Certain sample preparation devices, such as the ZipTip® device commercially available from Millipore Corporation, are excellent tools for sample preparation prior to MALDI analysis. They are a single sample processor that can be used to spot sample onto the MALDI target manually or by automated equipment. More specifically, U.S. Pat. Nos. 6,048,457 and 6,200,474 (the disclosures of which are hereby incorporated by reference) teach the formation of cast membrane structures for sample preparation that are formed by phase inversion of a particle loaded polymer system at the housing orifice. The polymer is precipitated when the portion of the housing (containing the soluble polymer/particle lacquer) is immersed in a precipitation bath (typically water). The insertion creates a slight liquid pressure across the lacquer such that the water intrudes upon the polymer creating an open sponge-like structure upon precipitation. However, at the polymer-water interface on the structure there is a semi-permeable membrane film that creates a high resistance to flow. When this barrier is either abraded or cut off, the resulting structure is highly permeable. The resulting device is suitable to allow flow under the low differential pressures generated by a common 10 microliter hand-held pipettor (e.g. Gilson, Pipetman). However, the macroporous structure is less efficient at capturing solutes. As such, often times the sample volume must be passed through the membrane structure multiple times.

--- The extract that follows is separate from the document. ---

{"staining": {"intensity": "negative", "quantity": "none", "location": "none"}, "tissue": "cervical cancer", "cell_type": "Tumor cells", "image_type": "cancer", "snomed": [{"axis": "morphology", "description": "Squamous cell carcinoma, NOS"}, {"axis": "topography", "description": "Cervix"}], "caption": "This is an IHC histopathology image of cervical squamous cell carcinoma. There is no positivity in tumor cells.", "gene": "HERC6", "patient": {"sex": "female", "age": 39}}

It would be desirable to provide a sample preparation device and method that includes a membrane structure that has a more dense structure, better suited for formats such as a vacuum plate, that must capture solutes in a single pass.

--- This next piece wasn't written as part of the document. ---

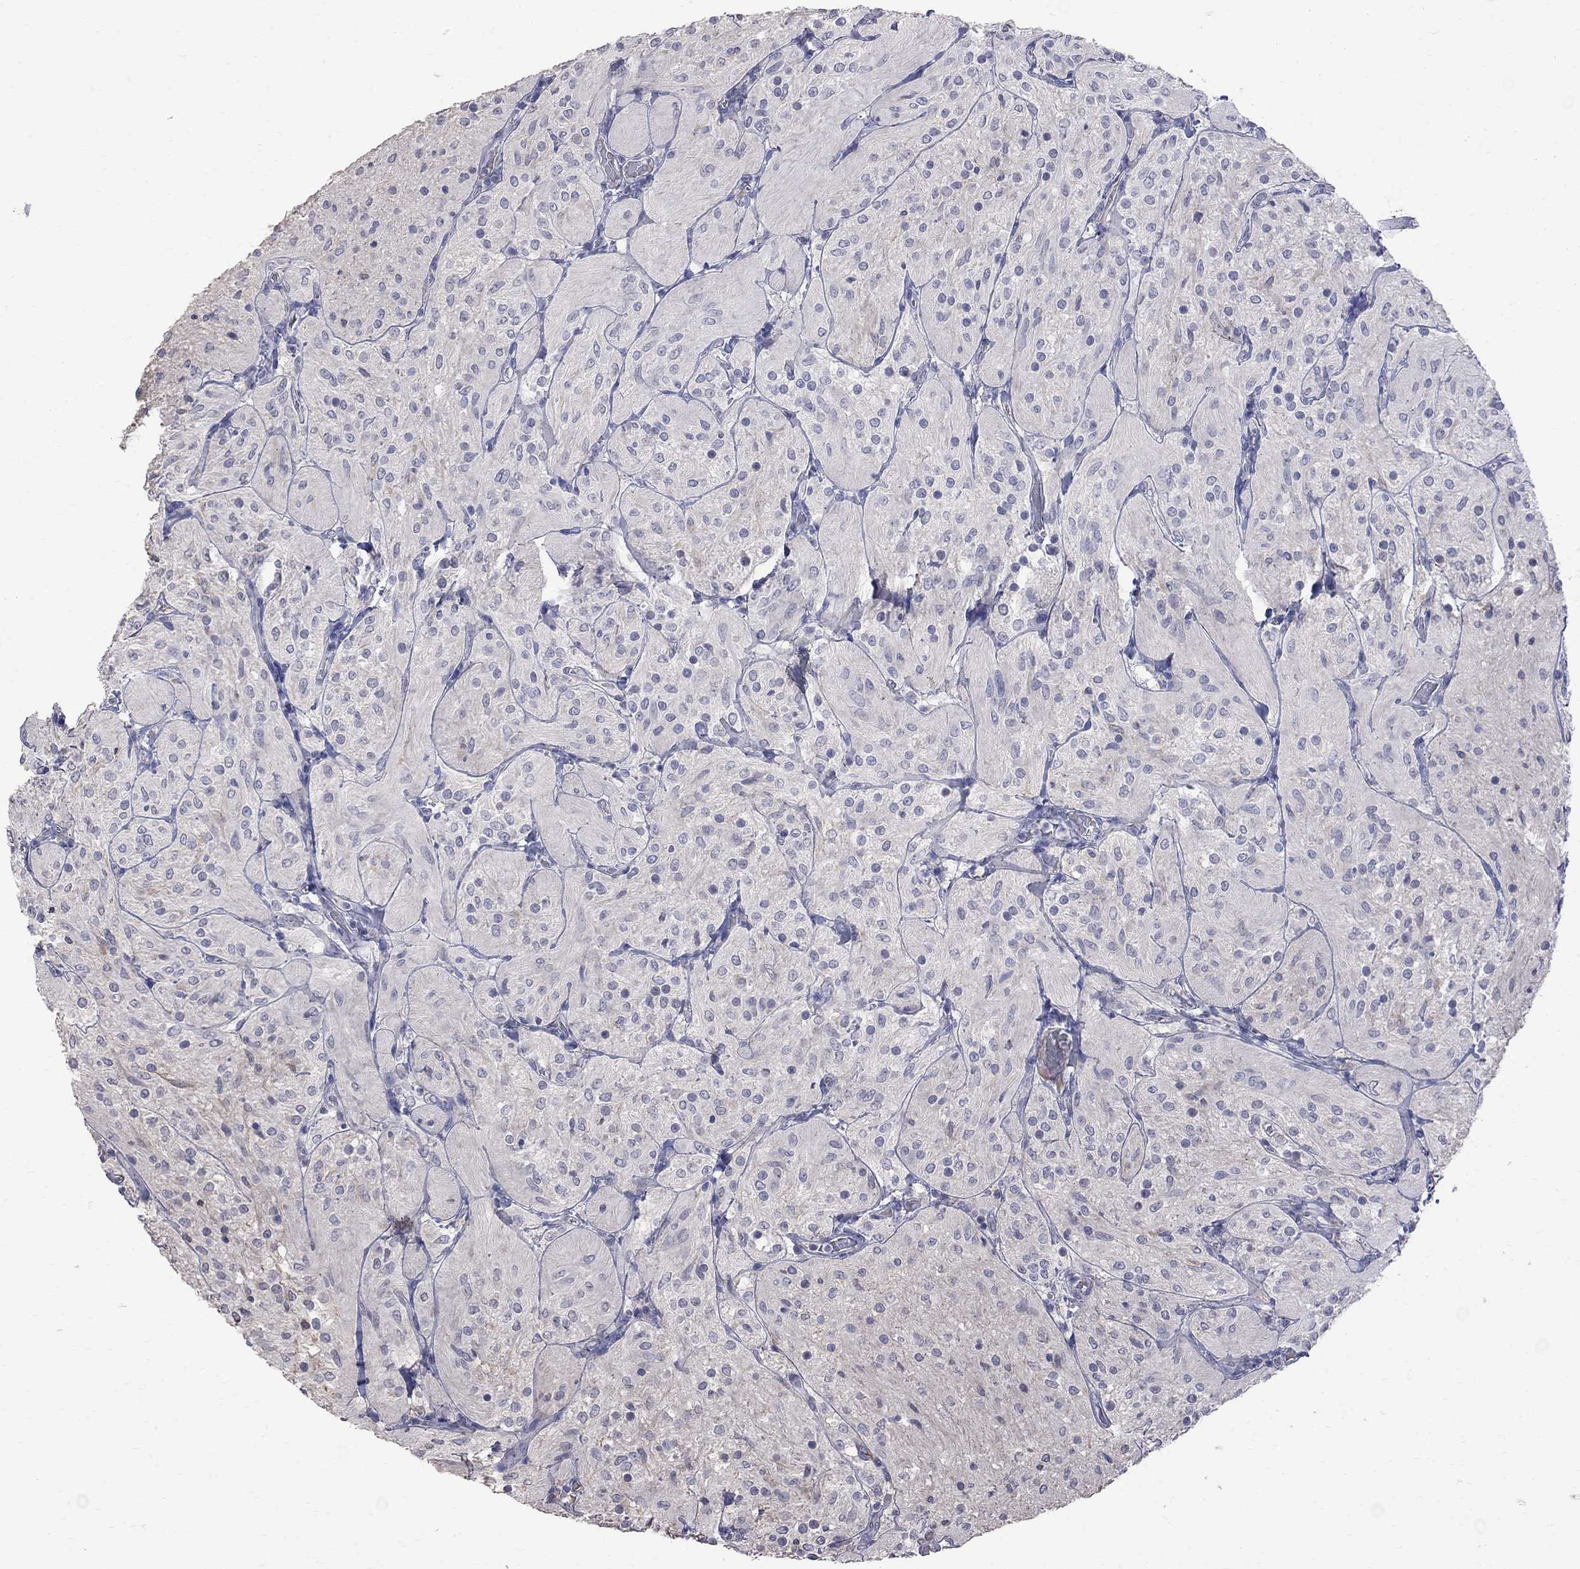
{"staining": {"intensity": "negative", "quantity": "none", "location": "none"}, "tissue": "glioma", "cell_type": "Tumor cells", "image_type": "cancer", "snomed": [{"axis": "morphology", "description": "Glioma, malignant, Low grade"}, {"axis": "topography", "description": "Brain"}], "caption": "Micrograph shows no significant protein staining in tumor cells of glioma.", "gene": "CKAP2", "patient": {"sex": "male", "age": 3}}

It also would be desirable to provide a process for preparing a high-throughput sample preparation device and the device so made.
It is therefore an object of the present invention to provide a sample preparation device that can concentrate, purify and/or desalt molecules from sample solutions.
It is another object of the present invention to provide a sample preparation device that can concentrate, purify and/or desalt molecules and elute in small sample solutions.
It is another object of the present invention to provide a sample preparation device that can concentrate, purify and/or desalt molecules from sample solutions in a variety of form geometries.
It is a still further object of the present invention to provide a sample preparation device that is simple and economic to manufacture.
It is yet a further object of the present invention to provide a method of directly forming membrane structures in a housing spout, wherein both the spout and the reservoir of the housing have narrow geometries.
It is a further object of the present invention to provide a high density membrane that assumes the shape of the housing or portion thereof in which it is cast, and can be retained in that housing by chemical adhesion without the use of porous plugs.
It is a still further object of the present invention to provide a multi-well device wherein various arrays within the array of wells contain a high density of composite membrane having the same or different chemistries.
It is yet a further object of the present invention to provide a single or multi-well device having a high density membrane, with or without adsorptive particles contained therein, that assumes the shape of the housing or a portion thereof in which it is cast and can be retained in that housing without the use of porous plugs.